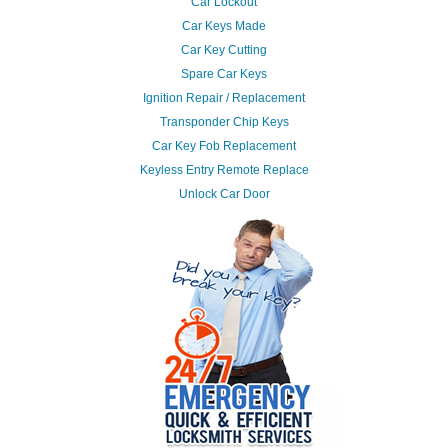
Car Lockout
Car Keys Made
Car Key Cutting
Spare Car Keys
Ignition Repair / Replacement
Transponder Chip Keys
Car Key Fob Replacement
Keyless Entry Remote Replace
Unlock Car Door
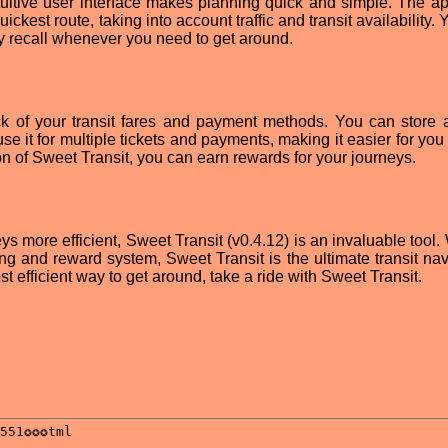
tuitive user interface makes planning quick and simple. The a
ckest route, taking into account traffic and transit availability.
sy recall whenever you need to get around.
k of your transit fares and payment methods. You can store a
e it for multiple tickets and payments, making it easier for you
n of Sweet Transit, you can earn rewards for your journeys.
s more efficient, Sweet Transit (v0.4.12) is an invaluable tool. 
ing and reward system, Sweet Transit is the ultimate transit nav
st efficient way to get around, take a ride with Sweet Transit.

· · · ·

> PROBLEM DETAILS:
Each entry above should be copied exactly. The pictures should not.

> ANSWER SECTION:
Car Lockout
Car Keys Made
Car Key Cutting
Spare Car Keys
Ignition Repair / Replacement
Transponder Chip Keys
Car Key Fob Replacement
Keyless Entry Remote Replace
Unlock Car Door
tuitive user interface makes planning quick and simple. The a
ckest route, taking into account traffic and transit availability.
sy recall whenever you need to get around.
k of your transit fares and payment methods. You can store a
e it for multiple tickets and payments, making it easier for you
n of Sweet Transit, you can earn rewards for your journeys.
s more efficient, Sweet Transit (v0.4.12) is an invaluable tool. 
ing and reward system, Sweet Transit is the ultimate transit nav
st efficient way to get around, take a ride with Sweet Transit.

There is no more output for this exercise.